Then, late one night in November 2006, chaos turned into disaster. After a surprise performance at Los Angeles’ popular comedy club Laugh Factory, Richards responded to several hecklers with a vicious and ugly tirade. He continued to throw the N-word, turning an uncomfortable night of comedy into the kind of career-destroying incident. These were the early days of the era of ubiquitous cell phone cameras, when a terrible mistake could be instantly transmitted around the world. Richards quickly pivoted to damage control, appearing to apologize via satellite during his friend Jerry Seinfeld’s visit to “The Late Show With David Letterman.” But the damage was done. Now he has been widely labeled as a racist and worse.

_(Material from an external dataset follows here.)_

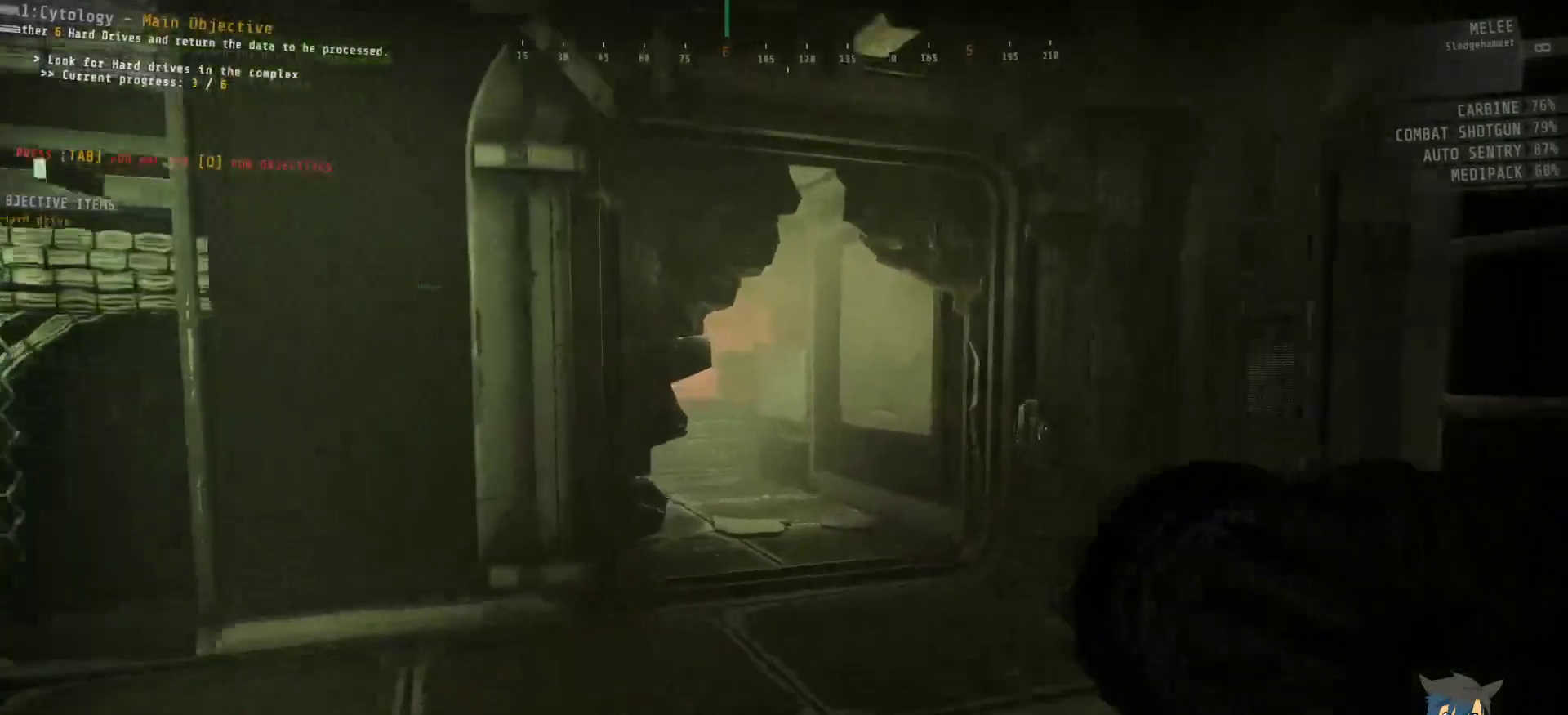
{"dt_ms": 500, "keys": ["shift", "w"], "mouse": [], "events": []}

Richards recounts his infamous night in his new memoir, “Entrances and Exits,” and apologizes once again. The pop culture mulch machine will quickly turn your book into a soundbite following: “Michael Richards says he is not a racist!” But the Laugh Factory incident is just one tendril in Richards’ book regarding dangerous high-wire performance behavior in general and stand-up comedy in particular. It’s the story of a working mother, a grandmother with schizophrenia, and a very lonely child growing up on the streets of Southern California. On his stage, he finds his life’s purpose, pours everything into his craft, and rises to the pinnacle of his profession, but never learns to control his anger, burns out in a terrible way, and slowly rebuilds himself. It has begun.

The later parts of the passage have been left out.